Paper Review - Control as Inference
in Posts
Purpose
Reinforcement Learning (RL) is a method that aims to find an agent’s optimal course of actions given a set of possible actions, a set of possible states and an objective function representing the reward that awaits the agent. However, according to Sergey Levine, professor at UC Berkeley, reinforcement learning, or rather, optimal control problems are equivalent to a complete probabilistic inference problem as described by a probabilistic graphical model (PGM) with additional optimality variables modelling the reward function. This can prove to be useful with the powerful inference techniques of a PGM that can be used to solve various RL-related queries. Futhermore, it also allows for the modelling of sub-optimal behavior, useful for certain contexts, while standard RL methods only model the optimal behavior.
From there, my colleagues Afuad-Abrar Hossain, Tony Brière and I decided to dig deeper into this subject and reviewed the research paper from Dr. Levine which proposes this concept: Reinforcement Learning and Control as Probabilistic Inference. This paper shows how optimization in the context of decision-making and inference on probabilistic graphical models are equivalent. We demonstrated this idea in greater details by presenting this duality and implementing an application of this framework using the OpenAI Gym environment and building a game-playing agent in the Frozen-Lake game.

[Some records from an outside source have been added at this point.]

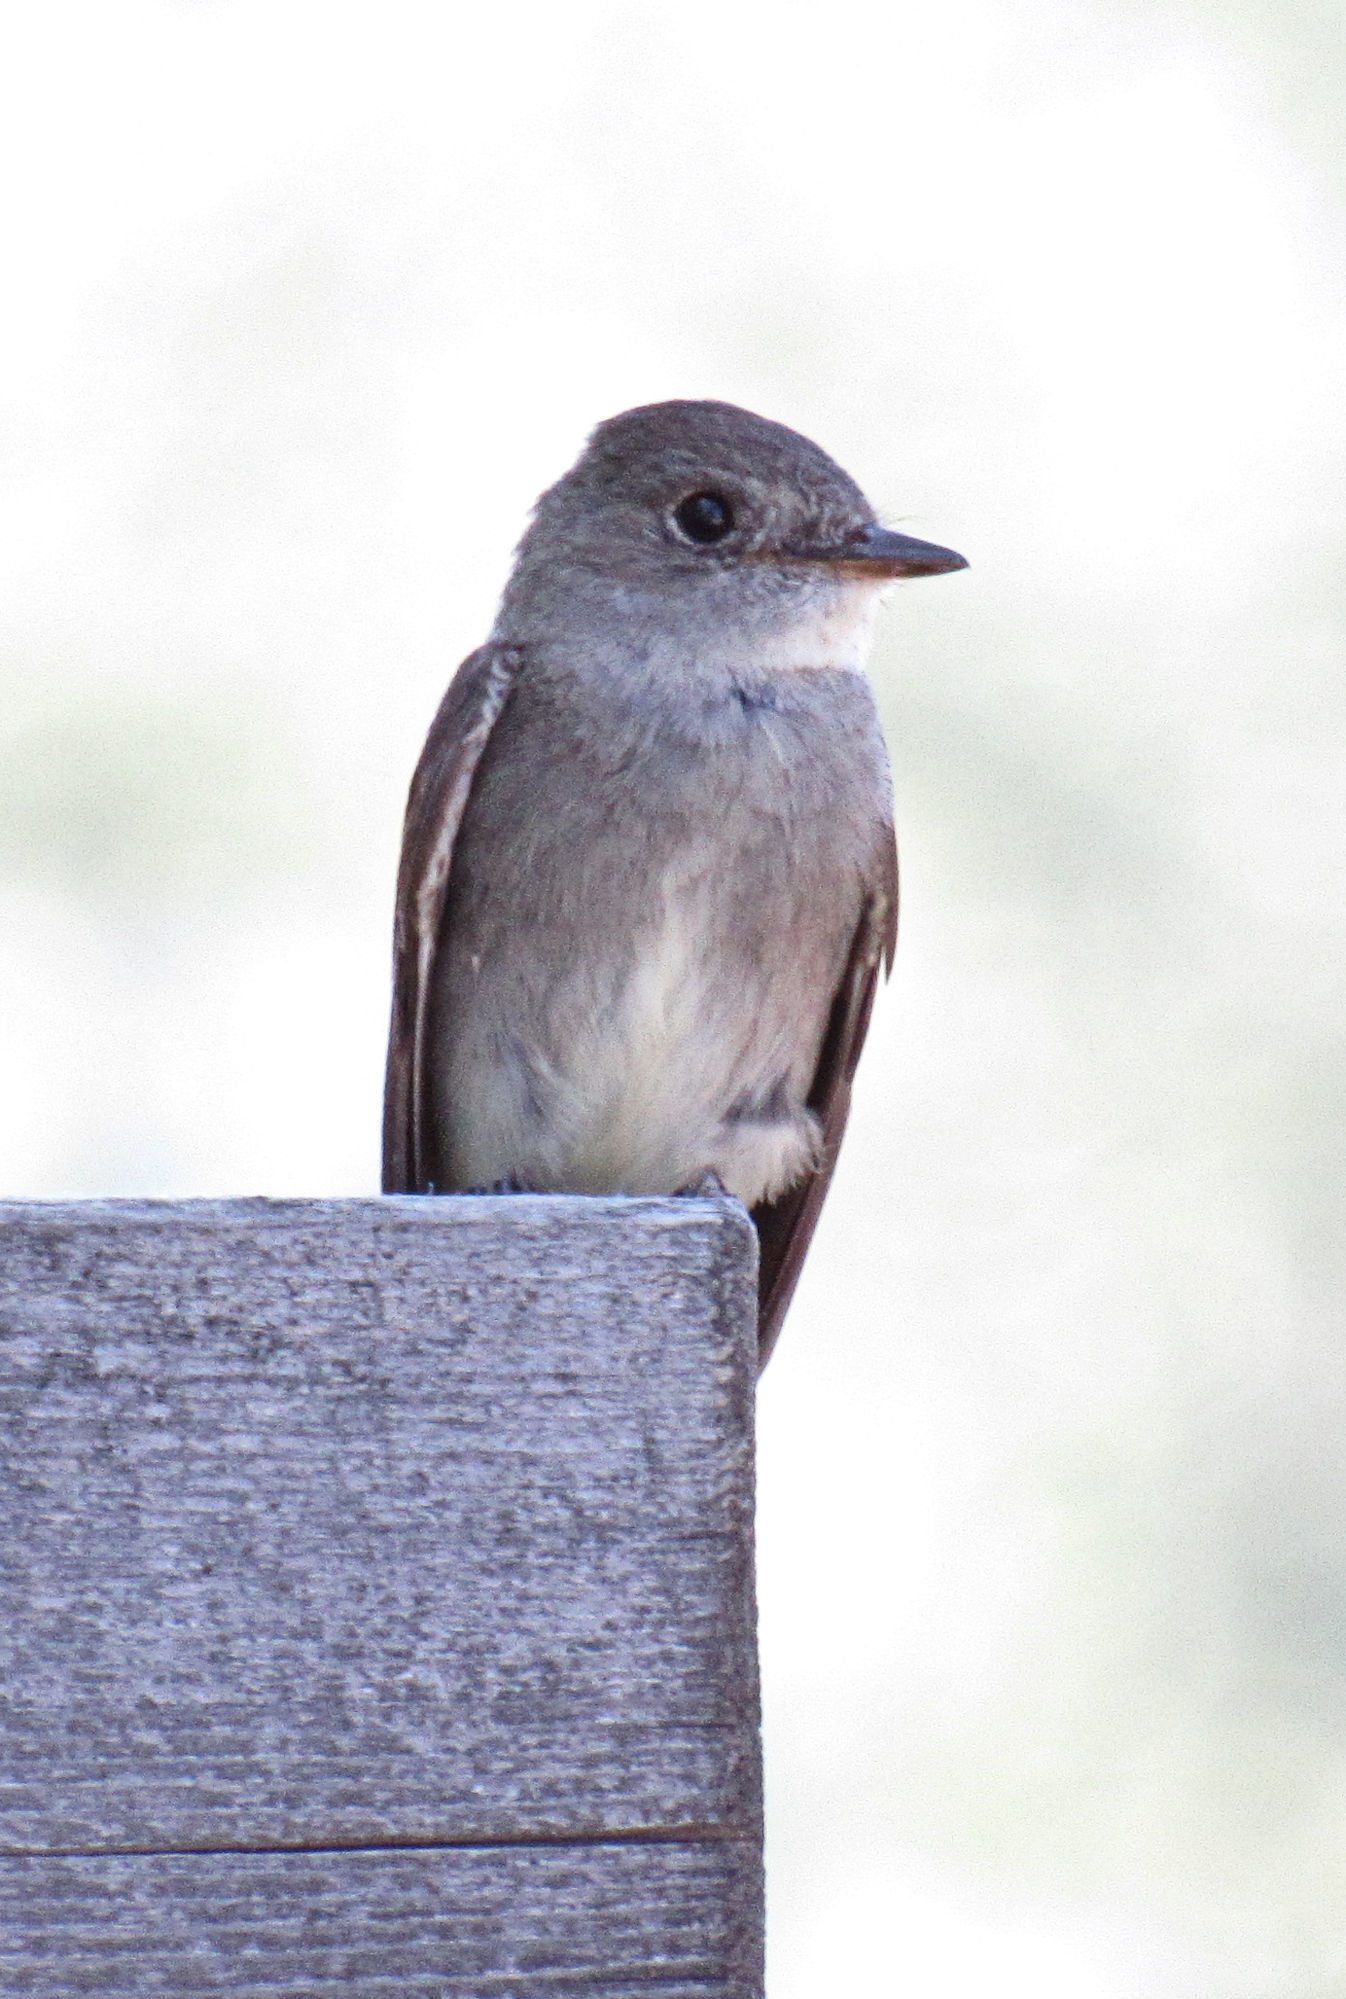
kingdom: Animalia
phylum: Chordata
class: Aves
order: Passeriformes
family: Tyrannidae
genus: Contopus
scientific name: Contopus sordidulus
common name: Western wood-pewee
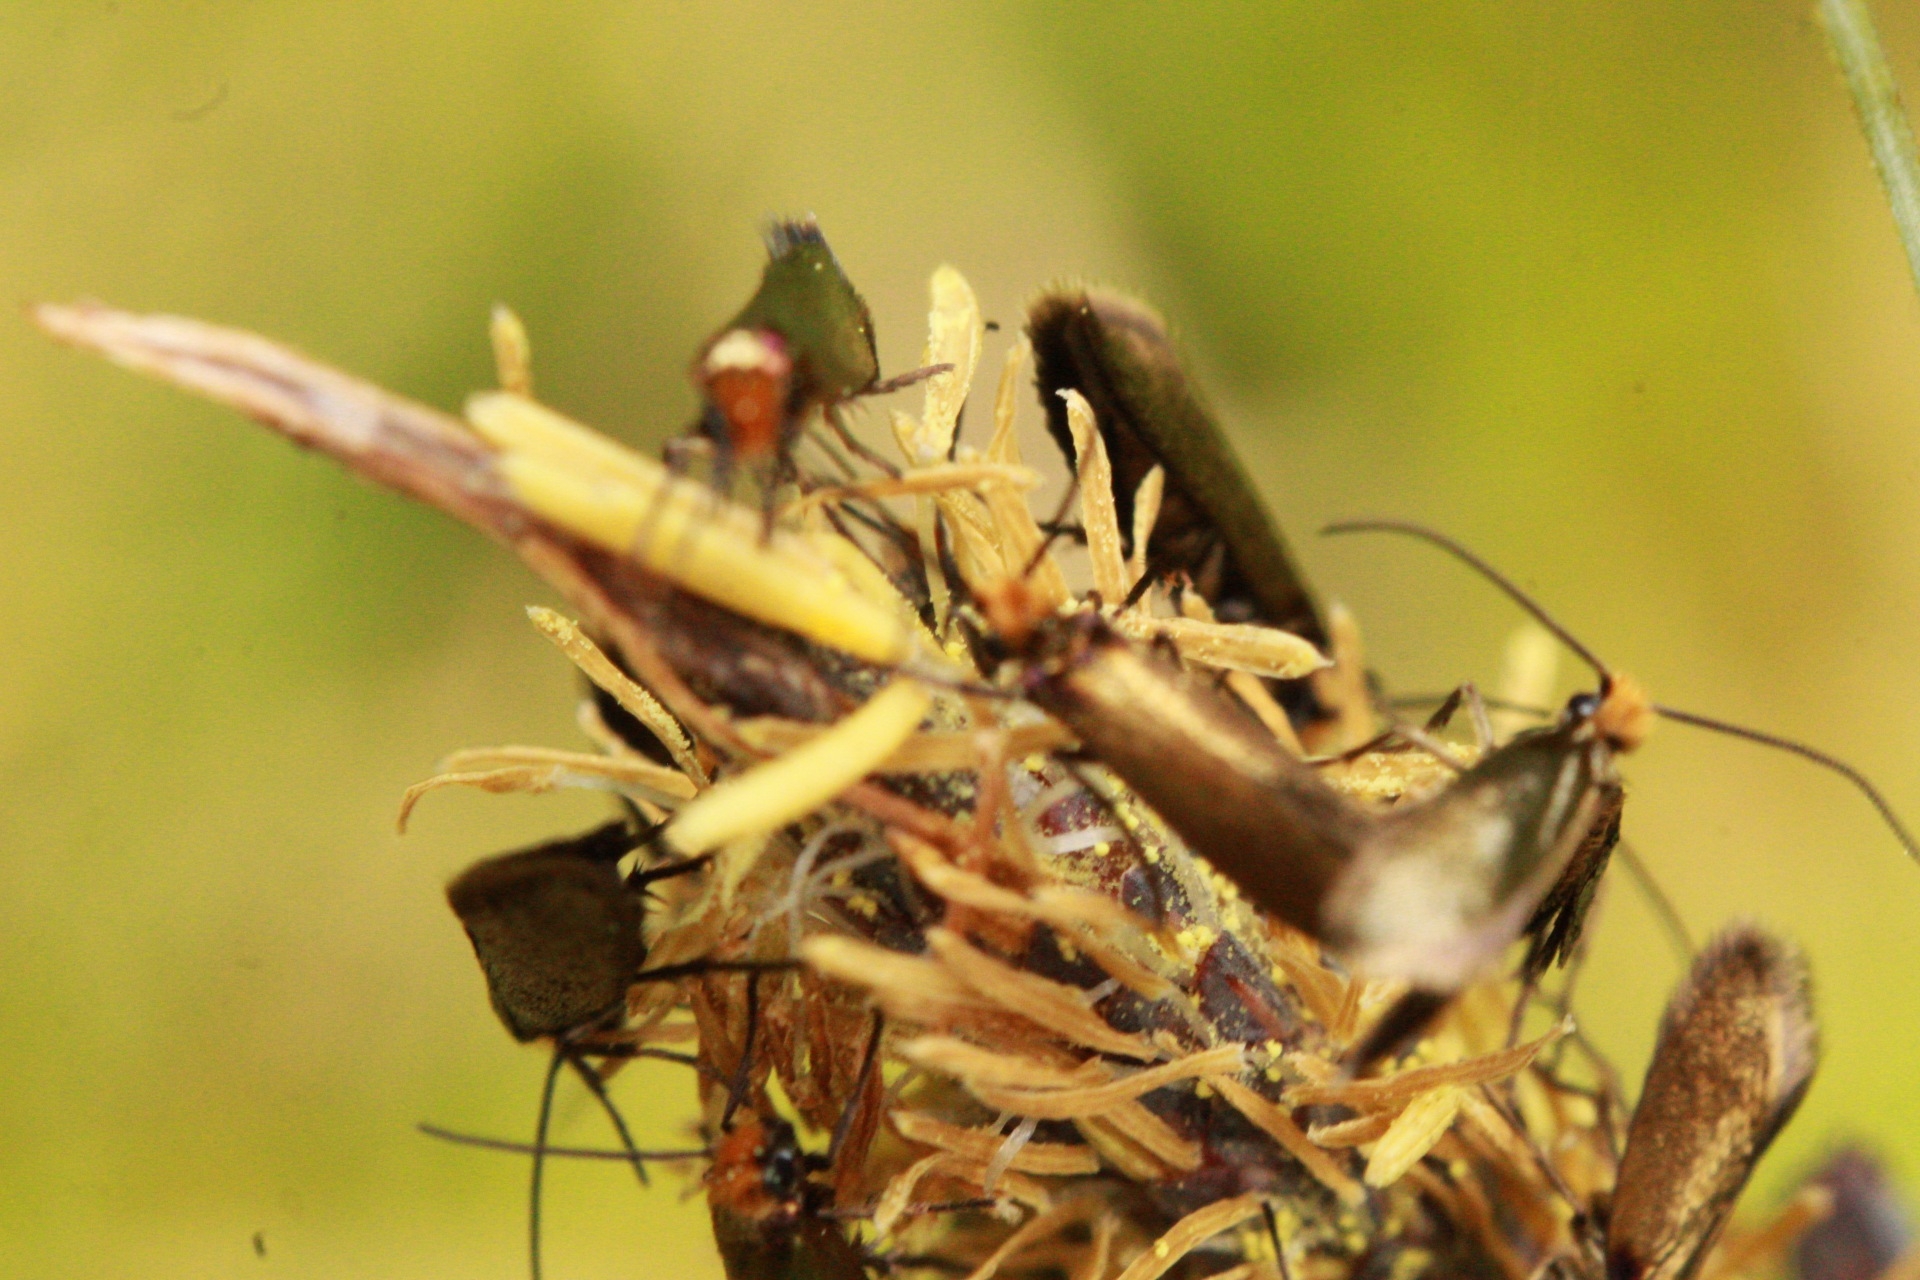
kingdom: Animalia
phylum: Arthropoda
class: Insecta
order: Lepidoptera
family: Micropterigidae
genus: Micropterix
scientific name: Micropterix calthella
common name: Plain gold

For the complete review, implementation, experiments and analysis of our findings see the full article below.
Article
Abstract
In recent years, formulating Reinforcement Learning as PGMs have gained considerable traction due to the availability of powerful inference techniques useful in solving various RL related queries. In this paper, we explore the RL as Probabilistic Inference framework and outline both an implementation of the traditional framework for RL and the PGM representation of RL, thereafter comparing their performances on the Frozen Lake game. We show that the the optimal policy retrieved via exact inference from the PGM framework is equivalent to the optimal policy derived from the traditional RL framework in the case of deterministic dynamics. Moreover, in the case of stochastic dynamics, we show that the policy retrieved via exact inference exhibits optimistic (risk-seeking) behavior, but is once again equivalent to the traditional RL optimal policy when retrieved via variational inference.